China digital currency: could Beijing’s advanced e-yuan replace smaller Asian currencies?
- Financial authorities are weighing threats to monetary sovereignty as the race to launch a central bank digital currency (CBDC) heats up
- The Bank of International Settlement says there is potential for a major CBDC, like the digital yuan, to replace smaller currencies

Central banks around the world are developing sovereign digital currencies to improve international payments, but one concern that has emerged is that a foreign digital currency could displace a domestic one, especially in smaller Asian nations with less effective financial systems, analysts said.
There is potential for a major central bank digital currency (CBDC) to make inroads into daily transactions, causing harmful spillover effects in the domestic financial market and challenging monetary sovereignty, according to a report released on Wednesday by the Bank of International Settlement (BIS) Innovation Hub.
In a so-called multi-central bank digital currency bridge project, the BIS and central banks from China, Hong Kong, Thailand, the United Arab Emirates are tackling regulatory complexities and transparency issues related to cross-border payments.

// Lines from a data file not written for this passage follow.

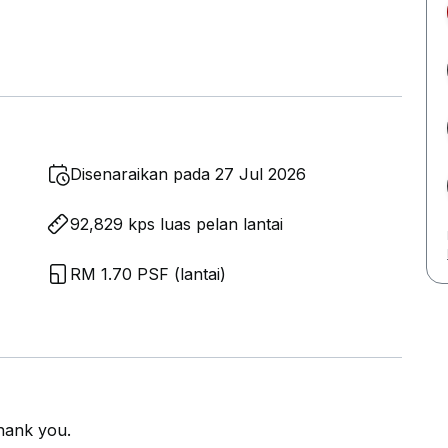
Disenaraikan pada 27 Jul 2026
92,829 kps luas pelan lantai
RM 1.70 PSF (lantai)
hank you.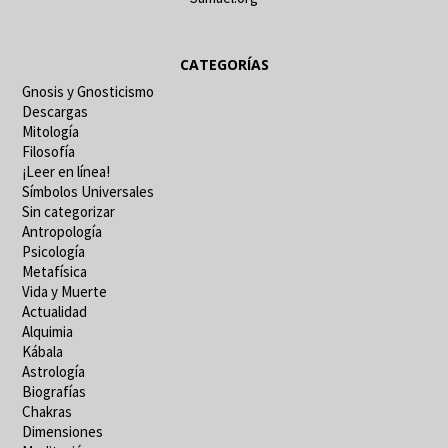
CATEGORÍAS
Gnosis y Gnosticismo
Descargas
Mitología
Filosofía
¡Leer en línea!
Símbolos Universales
Sin categorizar
Antropología
Psicología
Metafísica
Vida y Muerte
Actualidad
Alquimia
Kábala
Astrología
Biografías
Chakras
Dimensiones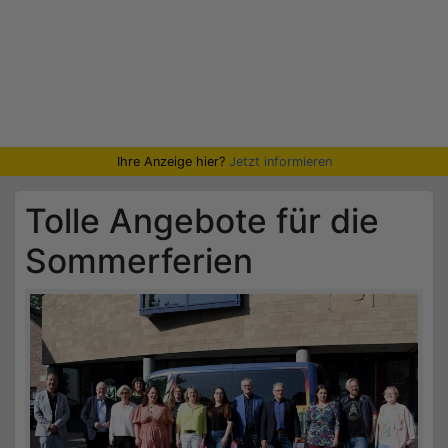
Ihre Anzeige hier?
Jetzt informieren
Tolle Angebote für die
Sommerferien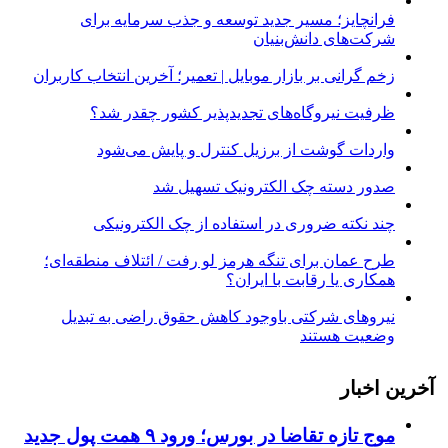
فرانچایز؛ مسیر جدید توسعه و جذب سرمایه برای
شرکت‌های دانش‌بنیان
زخم گرانی بر بازار موبایل | تعمیر؛ آخرین انتخاب کاربران
ظرفیت نیروگاه‌های تجدیدپذیر کشور چقدر شد؟
واردات گوشت از برزیل کنترل و پایش می‌شود
صدور دسته چک الکترونیک تسهیل شد
چند نکته ضروری در استفاده از چک الکترونیکی
طرح عمان برای تنگه هرمز لو رفت / ائتلاف منطقه‌ای؛
همکاری یا رقابت با ایران؟
نیروهای شرکتی باوجود کاهش حقوق راضی به تبدیل
وضعیت هستند
آخرین اخبار
موج تازه تقاضا در بورس؛ ورود ۹ همت پول جدید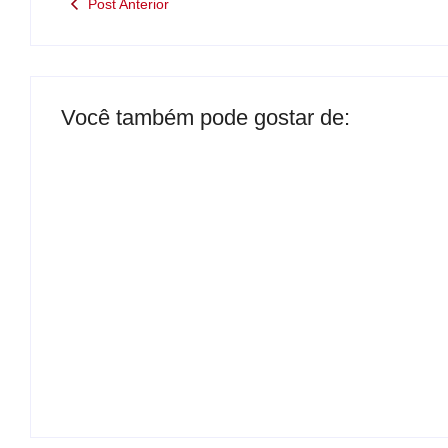
Post Anterior
Você também pode gostar de:
Presidente da Câmara de Andradina
visita Projeto Renovo Social
By
Carlos Sodario
B
-
agosto 5, 2026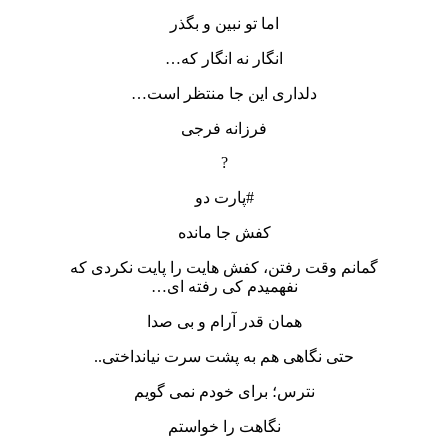
اما تو نبین و بگذر
انگار نه انگار که…
دلداری این جا منتظر است…
فرزانه فرجی
?
#پارت دو
کفش جا مانده
گمانم وقت رفتن، کفش هایت را پایت نکردی که
نفهمیدم کی رفته ای…
همان قدر آرام و بی صدا
حتی نگاهی هم به پشت سرت نیانداختی..
نترس؛ برای خودم نمی گویم
نگاهت را خواستم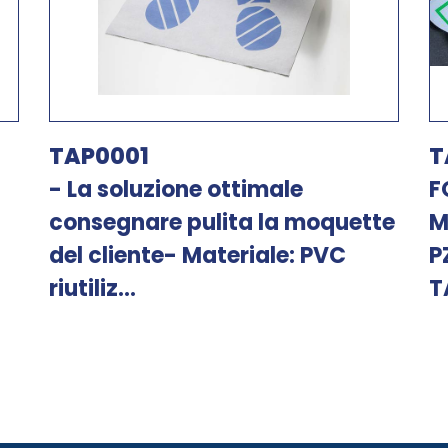
TAP0001
T
- La soluzione ottimale
F
consegnare pulita la moquette
M
del cliente- Materiale: PVC
P
riutiliz...
T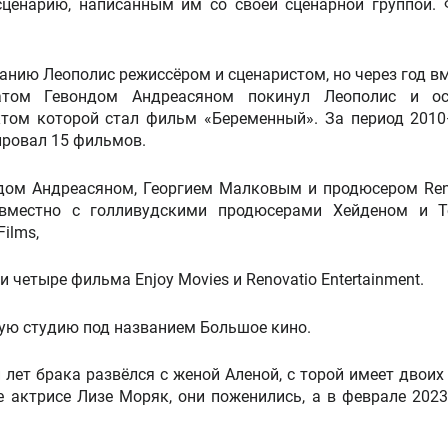
ценарию, написанным им со своей сценарной группой.
анию Леополис режиссёром и сценаристом, но через год вм
том Гевондом Андреасяном покинул Леополис и ос
ктом которой стал фильм «Беременный». За период 201
ировал 15 фильмов.
ндом Андреасяном, Георгием Малковым и продюсером Ren
овместно с голливудскими продюсерами Хейденом и 
ilms,
 четыре фильма Enjoy Movies и Renovatio Entertainment.
вую студию под названием Большое кино.
 лет брака развёлся с женой Аленой, с торой имеет двоих 
 актрисе Лизе Моряк, они поженились, а в феврале 2023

“At the heart of the discussion on the international dimension is whether CBDCs will infringe upon a country’s sovereignty,” said Benoît Cœuré, head of the BIS Innovation Hub. “We don’t want CBDCs to be caught in the crosshairs of a technology war.”
The Asean Financial Innovation Network – founded by the Monetary Authority of Singapore, the International Finance Corporation and the Asean Bankers Association – also said last week it is set to launch a digital currency sandbox to enable banks and fintech companies to test CBDC applications for multicurrency payment systems.
When China’s digital currency is fully-operational and other countries have their own, foreign currency exchanges are expected to be much faster and more efficient than bank wires.